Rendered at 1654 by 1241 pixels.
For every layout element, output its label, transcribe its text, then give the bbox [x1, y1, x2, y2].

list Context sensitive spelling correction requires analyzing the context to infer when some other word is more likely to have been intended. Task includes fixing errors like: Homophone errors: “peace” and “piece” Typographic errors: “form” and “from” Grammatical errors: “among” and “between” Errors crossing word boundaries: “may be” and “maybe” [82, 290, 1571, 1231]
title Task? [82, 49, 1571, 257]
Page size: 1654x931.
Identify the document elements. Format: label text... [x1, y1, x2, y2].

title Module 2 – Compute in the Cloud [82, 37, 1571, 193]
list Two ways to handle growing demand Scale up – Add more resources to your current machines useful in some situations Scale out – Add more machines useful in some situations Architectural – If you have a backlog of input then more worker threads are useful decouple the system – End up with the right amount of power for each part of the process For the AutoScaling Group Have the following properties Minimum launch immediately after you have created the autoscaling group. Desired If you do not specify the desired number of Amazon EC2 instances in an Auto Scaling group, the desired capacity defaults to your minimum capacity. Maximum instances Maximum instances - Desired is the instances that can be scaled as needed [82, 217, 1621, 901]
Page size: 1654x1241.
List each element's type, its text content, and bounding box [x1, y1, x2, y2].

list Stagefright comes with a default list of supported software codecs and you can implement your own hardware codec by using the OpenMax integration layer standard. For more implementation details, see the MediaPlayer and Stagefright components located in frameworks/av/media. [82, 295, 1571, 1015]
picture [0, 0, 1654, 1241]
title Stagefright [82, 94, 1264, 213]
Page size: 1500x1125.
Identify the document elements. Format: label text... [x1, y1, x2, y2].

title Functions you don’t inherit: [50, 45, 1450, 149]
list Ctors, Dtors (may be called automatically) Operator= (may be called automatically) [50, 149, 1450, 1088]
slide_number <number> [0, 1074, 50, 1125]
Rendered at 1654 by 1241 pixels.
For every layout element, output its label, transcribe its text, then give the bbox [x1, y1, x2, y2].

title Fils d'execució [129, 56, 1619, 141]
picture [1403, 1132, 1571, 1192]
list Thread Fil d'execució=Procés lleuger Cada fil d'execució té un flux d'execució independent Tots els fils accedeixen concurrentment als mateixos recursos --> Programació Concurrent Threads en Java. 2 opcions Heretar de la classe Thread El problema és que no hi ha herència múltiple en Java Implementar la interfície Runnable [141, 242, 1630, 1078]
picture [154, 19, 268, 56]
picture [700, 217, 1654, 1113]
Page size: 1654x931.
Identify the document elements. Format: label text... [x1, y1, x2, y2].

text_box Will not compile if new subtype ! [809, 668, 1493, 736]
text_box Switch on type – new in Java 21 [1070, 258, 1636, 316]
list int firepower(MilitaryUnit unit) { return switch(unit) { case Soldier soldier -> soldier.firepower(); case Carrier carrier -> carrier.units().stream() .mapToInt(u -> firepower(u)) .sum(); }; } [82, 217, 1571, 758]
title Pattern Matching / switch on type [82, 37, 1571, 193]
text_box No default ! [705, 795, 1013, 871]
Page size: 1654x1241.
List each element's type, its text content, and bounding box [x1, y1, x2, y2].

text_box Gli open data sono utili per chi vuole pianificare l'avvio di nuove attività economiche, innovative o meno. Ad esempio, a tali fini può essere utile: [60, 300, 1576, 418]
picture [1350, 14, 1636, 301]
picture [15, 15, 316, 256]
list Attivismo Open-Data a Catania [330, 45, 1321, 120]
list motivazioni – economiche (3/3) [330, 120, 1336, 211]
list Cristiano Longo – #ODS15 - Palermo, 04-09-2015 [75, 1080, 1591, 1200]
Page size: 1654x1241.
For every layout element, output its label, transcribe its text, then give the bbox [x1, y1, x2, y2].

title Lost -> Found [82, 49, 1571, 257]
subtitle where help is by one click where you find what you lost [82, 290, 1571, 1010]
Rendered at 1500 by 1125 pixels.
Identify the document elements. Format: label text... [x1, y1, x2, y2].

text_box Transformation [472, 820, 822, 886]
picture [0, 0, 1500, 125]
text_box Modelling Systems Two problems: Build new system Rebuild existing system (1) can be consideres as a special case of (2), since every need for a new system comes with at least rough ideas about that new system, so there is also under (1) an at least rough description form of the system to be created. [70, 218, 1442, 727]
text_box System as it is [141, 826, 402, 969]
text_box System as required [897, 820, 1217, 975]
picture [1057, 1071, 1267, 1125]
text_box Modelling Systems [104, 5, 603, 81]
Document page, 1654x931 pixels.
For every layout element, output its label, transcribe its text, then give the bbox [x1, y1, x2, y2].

#### ISTRUZIONI
Trasforma i dati, partendo dall'inizio e proseguendo fino alla riga che contiene "title Task? [82, 49, 1571, 257]" compresa, in un CSV a due colonne, "compito" e "risposta", con una riga per ogni coppia di testo e risposta. Racchiudi ogni campo tra virgolette e sostituisci gli a capo con spazi.

#### SOLUZIONE
compito,risposta
"Rendered at 1654 by 1241 pixels. For every layout element, output its label, transcribe its text, then give the bbox [x1, y1, x2, y2].","list Context sensitive spelling correction requires analyzing the context to infer when some other word is more likely to have been intended. Task includes fixing errors like: Homophone errors: “peace” and “piece” Typographic errors: “form” and “from” Grammatical errors: “among” and “between” Errors crossing word boundaries: “may be” and “maybe” [82, 290, 1571, 1231] title Task? [82, 49, 1571, 257]"